The project is funded by a five-year grant from the federal Substance Abuse and Mental Health Services Administration. About $79,000 per year will go toward naloxone distribution and other prevention programs in the Las Cruces area.

Doña Ana County Health and Human Services Director Jamie Michael told the Las Cruces Sun-News that friends and family members are often able to respond to overdoses before police officers or paramedics.

“The sooner the Narcan is administered, the better,” Michael said. “So if we get it into the hands of people that would be closest to the person, the chance of reversal improves.”

Narcan is a brand name of a nasal spray containing naloxone, an opioid antidote that can reverse the effects of an overdose in minutes. The spray is easy to use for individuals with limited training, and it usually comes with instructions on the device.

Organizations that serve homeless individuals, including the Mesilla Valley Community of Hope and St. Luke’s Health clinic, were among the first groups to receive the overdose reversal kits, according to the Las Cruces Sun-News.

In 2015, 38 people died from drug overdoses in Doña County, according to the New Mexico Department of Health. The majority of those deaths were caused by opioids, such as heroin and oxycodone. The county’s death rate was below the state’s that year.

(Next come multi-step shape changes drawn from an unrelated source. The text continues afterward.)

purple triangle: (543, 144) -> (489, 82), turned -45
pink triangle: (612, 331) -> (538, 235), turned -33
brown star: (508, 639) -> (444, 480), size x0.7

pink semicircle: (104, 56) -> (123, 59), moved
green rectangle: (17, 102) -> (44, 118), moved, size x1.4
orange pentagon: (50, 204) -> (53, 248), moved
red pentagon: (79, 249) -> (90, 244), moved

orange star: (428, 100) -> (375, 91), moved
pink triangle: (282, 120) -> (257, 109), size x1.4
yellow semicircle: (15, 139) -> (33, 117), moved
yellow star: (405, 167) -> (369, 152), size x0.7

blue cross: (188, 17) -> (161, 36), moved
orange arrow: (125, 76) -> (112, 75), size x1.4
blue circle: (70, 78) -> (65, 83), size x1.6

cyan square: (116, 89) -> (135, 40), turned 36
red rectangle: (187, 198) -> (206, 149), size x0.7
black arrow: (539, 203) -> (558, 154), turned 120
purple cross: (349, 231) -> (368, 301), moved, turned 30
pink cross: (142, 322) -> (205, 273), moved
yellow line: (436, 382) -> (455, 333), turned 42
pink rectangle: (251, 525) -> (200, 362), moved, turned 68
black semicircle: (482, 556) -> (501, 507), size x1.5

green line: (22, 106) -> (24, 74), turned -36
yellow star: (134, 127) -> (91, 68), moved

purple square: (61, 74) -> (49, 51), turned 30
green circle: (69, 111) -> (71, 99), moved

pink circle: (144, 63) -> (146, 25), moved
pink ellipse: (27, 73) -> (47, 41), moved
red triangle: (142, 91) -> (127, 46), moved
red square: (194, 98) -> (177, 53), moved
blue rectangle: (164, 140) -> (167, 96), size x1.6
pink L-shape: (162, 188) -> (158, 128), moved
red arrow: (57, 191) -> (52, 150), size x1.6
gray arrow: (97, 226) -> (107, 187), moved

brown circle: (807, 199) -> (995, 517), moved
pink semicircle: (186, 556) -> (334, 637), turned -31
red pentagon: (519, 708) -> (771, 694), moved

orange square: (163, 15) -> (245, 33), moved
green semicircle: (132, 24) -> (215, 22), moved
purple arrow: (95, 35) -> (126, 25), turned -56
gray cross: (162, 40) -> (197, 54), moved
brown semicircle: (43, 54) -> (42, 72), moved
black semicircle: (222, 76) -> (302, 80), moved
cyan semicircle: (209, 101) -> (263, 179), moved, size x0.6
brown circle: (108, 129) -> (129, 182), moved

Las Cruces Officials Lead Fight Against Opioid Addiction

This isn’t the first time that Las Cruces public officials have led efforts to reduce opioid misuse. In 2016, New Mexico Rep. Terry McMillan, R-Las Cruces, sponsored a bill that expanded access to naloxone by allowing any individual to possess an opioid antagonist.

Before House Bill 277 was signed into law, it was illegal to possess opioid antagonists, such as naloxone or naltrexone, in New Mexico without a prescription. The law made it legal for pharmacists to dispense opioid reversal drugs to individuals at risk of an overdose or those in a position to assist a person experiencing an overdose. It also allowed community organizations to store and distribute naloxone without risk of liability.

New Mexico Governor Susana Martinez signed the bill on March 4, 2016.

In January 2017, District Attorney Mark D’Antonio, whose district includes Doña County, joined New Mexico Attorney General Hector Balderas on a steering committee to develop a statewide strategy to combat opioid abuse.

“Today I’m announcing full participation of district attorneys … who are joining a law enforcement network that will be tasked with reducing harm and abuse of the opiate epidemic in each of our communities in the state of New Mexico,” Balderas said at a news conference, per the Albuquerque Journal.

The state’s attorney general said the district attorneys will partner with community leaders, policymakers, health providers and families to make the state safe.

“Organizing DAs in a cohesive team to combat this terrible issue is the best idea that’s come along in a very long time,” D’Antonio said at the news conference.

It wouldn’t be the first time that local leaders came together to develop strategies to combat the opioid epidemic. In 2016, the New Mexico Osteopathic Medical Association hosted the Las Cruces Prescription Drug Abuse Summit at New Mexico State University.

Lawmakers, law enforcement, educators and health providers came together to discuss the prevention of prescription opioid deaths.

The state of New Mexico is one of the few states in the country to reduce the number of drug overdose deaths since the opioid epidemic began. The number of people who died in New Mexico from drug overdoses dropped slightly from 2014 to 2015, according to the Centers of Disease Control and Prevention.

During the same time, the number of drug deaths stabilized in Doña Ana County. If state leaders keep working with local leaders on life-saving projects, there’s hope that the progress will continue.